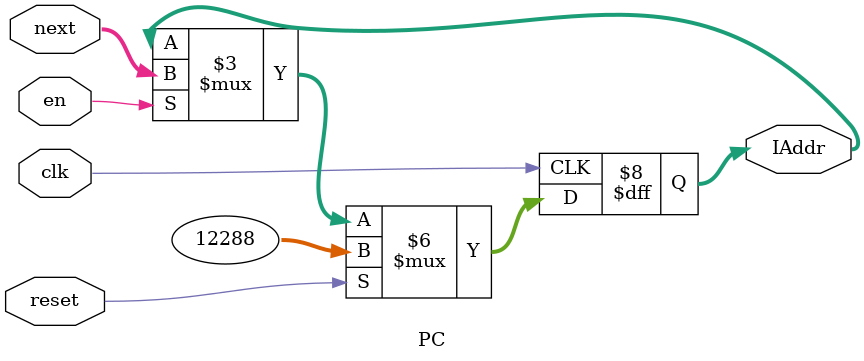
<source format=v>
`timescale 1ns / 1ns
module PC(
input clk,
input en,
input reset,
input [31:0]next,
output reg [31:0]IAddr=32'h00003000
);
    always @(posedge clk) begin
	     if(reset) IAddr<=32'h00003000;
		  else if(en) IAddr<=next;
	 end
endmodule

</source>
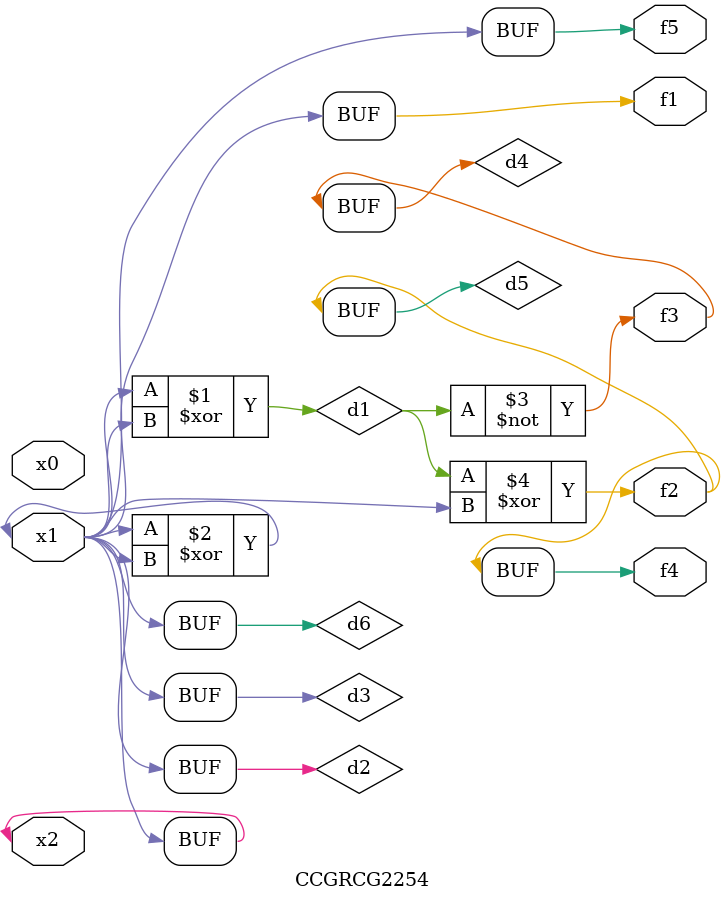
<source format=v>
module CCGRCG2254(
	input x0, x1, x2,
	output f1, f2, f3, f4, f5
);

	wire d1, d2, d3, d4, d5, d6;

	xor (d1, x1, x2);
	buf (d2, x1, x2);
	xor (d3, x1, x2);
	nor (d4, d1);
	xor (d5, d1, d2);
	buf (d6, d2, d3);
	assign f1 = d6;
	assign f2 = d5;
	assign f3 = d4;
	assign f4 = d5;
	assign f5 = d6;
endmodule

</source>
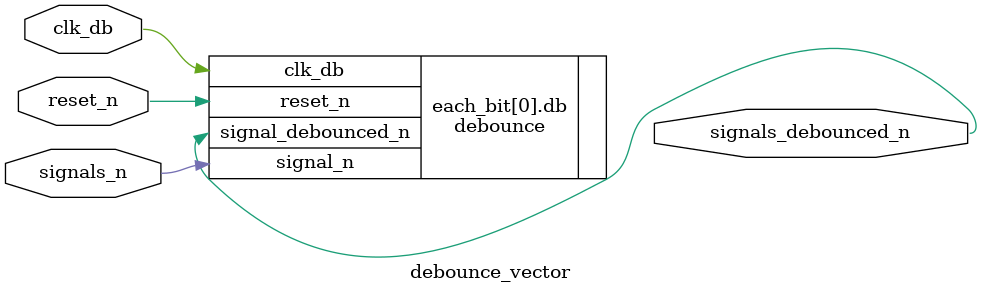
<source format=v>
`timescale 1ns / 1ps
module debounce_vector #(
   // Signal vector length.
   parameter SIGNAL_BIT_WIDTH = 1,
   // Debounce length.
   parameter DEBOUNCE_LENGTH = 4,
   // Debounce length bit width.
   parameter DEBOUNCE_LENGTH_BIT_WIDTH = 2
   )(
   // Debounced signal vector.
   output [(SIGNAL_BIT_WIDTH - 1):0] signals_debounced_n,

   // Source signal vector.
   input [(SIGNAL_BIT_WIDTH - 1):0] signals_n,
   // Clock signal for debouncing.
   input clk_db,
   // Reset signal.
   input reset_n
   );

   generate
      genvar i;

      for (i = 0; i < SIGNAL_BIT_WIDTH; i = i + 1) begin: each_bit
         debounce #(
            .DEBOUNCE_LENGTH(DEBOUNCE_LENGTH),
            .DEBOUNCE_LENGTH_BIT_WIDTH(DEBOUNCE_LENGTH_BIT_WIDTH)
            ) db(
            .signal_debounced_n(signals_debounced_n[i]),

            .signal_n(signals_n[i]),
            .clk_db(clk_db),
            .reset_n(reset_n)
            );
      end
   endgenerate
endmodule

</source>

_WHAT YOU WILL DO_:
Render all entries verbatim, excluding any pictures they hold.

_ANSWER SPACE_:
<source format=v>
`timescale 1ns / 1ns
module PC(
input clk,
input en,
input reset,
input [31:0]next,
output reg [31:0]IAddr=32'h00003000
);
    always @(posedge clk) begin
	     if(reset) IAddr<=32'h00003000;
		  else if(en) IAddr<=next;
	 end
endmodule

</source>
<source format=v>
module CCGRCG2254(
	input x0, x1, x2,
	output f1, f2, f3, f4, f5
);

	wire d1, d2, d3, d4, d5, d6;

	xor (d1, x1, x2);
	buf (d2, x1, x2);
	xor (d3, x1, x2);
	nor (d4, d1);
	xor (d5, d1, d2);
	buf (d6, d2, d3);
	assign f1 = d6;
	assign f2 = d5;
	assign f3 = d4;
	assign f4 = d5;
	assign f5 = d6;
endmodule

</source>
<source format=v>
`timescale 1ns / 1ps
module debounce_vector #(
   // Signal vector length.
   parameter SIGNAL_BIT_WIDTH = 1,
   // Debounce length.
   parameter DEBOUNCE_LENGTH = 4,
   // Debounce length bit width.
   parameter DEBOUNCE_LENGTH_BIT_WIDTH = 2
   )(
   // Debounced signal vector.
   output [(SIGNAL_BIT_WIDTH - 1):0] signals_debounced_n,

   // Source signal vector.
   input [(SIGNAL_BIT_WIDTH - 1):0] signals_n,
   // Clock signal for debouncing.
   input clk_db,
   // Reset signal.
   input reset_n
   );

   generate
      genvar i;

      for (i = 0; i < SIGNAL_BIT_WIDTH; i = i + 1) begin: each_bit
         debounce #(
            .DEBOUNCE_LENGTH(DEBOUNCE_LENGTH),
            .DEBOUNCE_LENGTH_BIT_WIDTH(DEBOUNCE_LENGTH_BIT_WIDTH)
            ) db(
            .signal_debounced_n(signals_debounced_n[i]),

            .signal_n(signals_n[i]),
            .clk_db(clk_db),
            .reset_n(reset_n)
            );
      end
   endgenerate
endmodule

</source>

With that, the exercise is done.